What the exercise asks:
Copy every line in the listing that contains "left".

Task input:
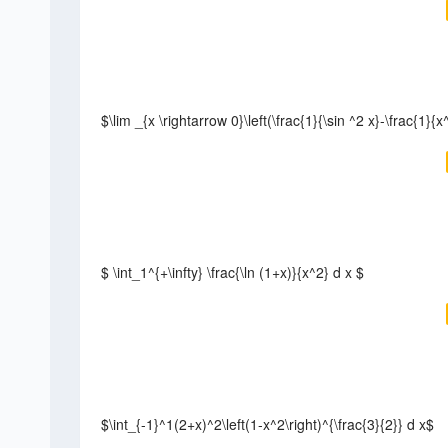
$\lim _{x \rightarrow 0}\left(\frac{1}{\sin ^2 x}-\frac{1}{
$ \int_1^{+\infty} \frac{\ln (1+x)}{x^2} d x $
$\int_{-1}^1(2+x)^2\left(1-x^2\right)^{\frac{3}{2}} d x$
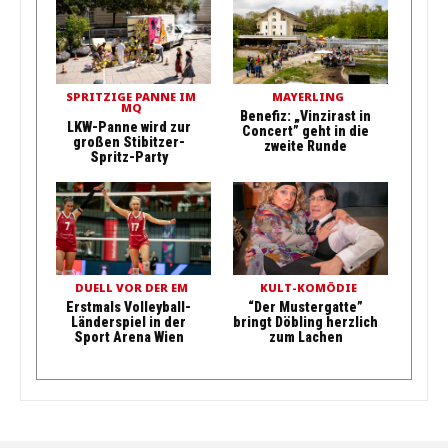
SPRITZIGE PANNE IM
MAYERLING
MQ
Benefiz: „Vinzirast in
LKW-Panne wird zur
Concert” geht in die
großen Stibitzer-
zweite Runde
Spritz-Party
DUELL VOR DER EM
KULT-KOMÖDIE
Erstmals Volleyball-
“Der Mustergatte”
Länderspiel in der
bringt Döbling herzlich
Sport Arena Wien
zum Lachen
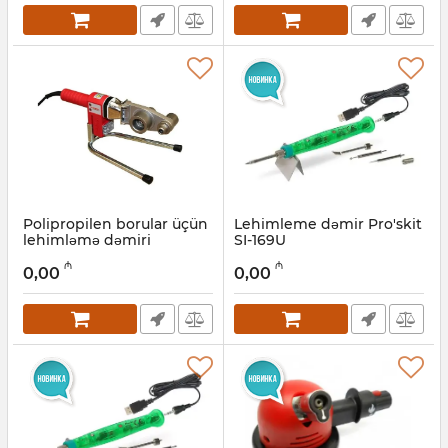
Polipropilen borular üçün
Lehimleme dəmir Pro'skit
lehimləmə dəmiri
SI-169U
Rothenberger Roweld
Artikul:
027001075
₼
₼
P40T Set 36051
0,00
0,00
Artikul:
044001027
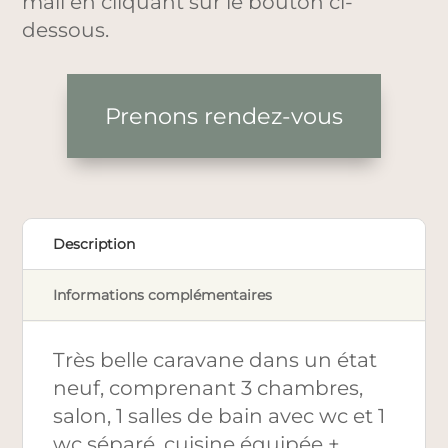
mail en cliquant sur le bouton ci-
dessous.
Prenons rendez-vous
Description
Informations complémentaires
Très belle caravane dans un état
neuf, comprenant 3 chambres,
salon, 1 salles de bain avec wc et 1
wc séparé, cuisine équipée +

--

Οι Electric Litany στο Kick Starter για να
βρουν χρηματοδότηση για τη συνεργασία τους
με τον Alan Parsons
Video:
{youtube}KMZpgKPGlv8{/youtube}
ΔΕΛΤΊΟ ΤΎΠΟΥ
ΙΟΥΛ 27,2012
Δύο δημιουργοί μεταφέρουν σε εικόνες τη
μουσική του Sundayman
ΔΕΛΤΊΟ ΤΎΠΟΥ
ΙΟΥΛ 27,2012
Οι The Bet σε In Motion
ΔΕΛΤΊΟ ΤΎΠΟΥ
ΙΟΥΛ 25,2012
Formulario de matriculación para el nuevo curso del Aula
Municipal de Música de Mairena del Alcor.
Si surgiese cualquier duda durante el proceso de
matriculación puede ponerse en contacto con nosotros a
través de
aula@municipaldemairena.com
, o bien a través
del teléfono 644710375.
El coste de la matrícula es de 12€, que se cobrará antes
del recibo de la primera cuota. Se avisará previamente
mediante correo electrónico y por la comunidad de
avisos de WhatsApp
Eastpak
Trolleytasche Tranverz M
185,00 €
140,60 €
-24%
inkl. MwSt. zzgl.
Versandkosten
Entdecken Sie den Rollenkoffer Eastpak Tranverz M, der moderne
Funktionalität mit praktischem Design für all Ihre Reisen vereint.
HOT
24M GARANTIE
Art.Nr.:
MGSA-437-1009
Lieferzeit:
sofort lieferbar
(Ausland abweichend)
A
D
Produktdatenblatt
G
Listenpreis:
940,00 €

Solution to this task:
$\lim _{x \rightarrow 0}\left(\frac{1}{\sin ^2 x}-\frac{1}{
$\int_{-1}^1(2+x)^2\left(1-x^2\right)^{\frac{3}{2}} d x$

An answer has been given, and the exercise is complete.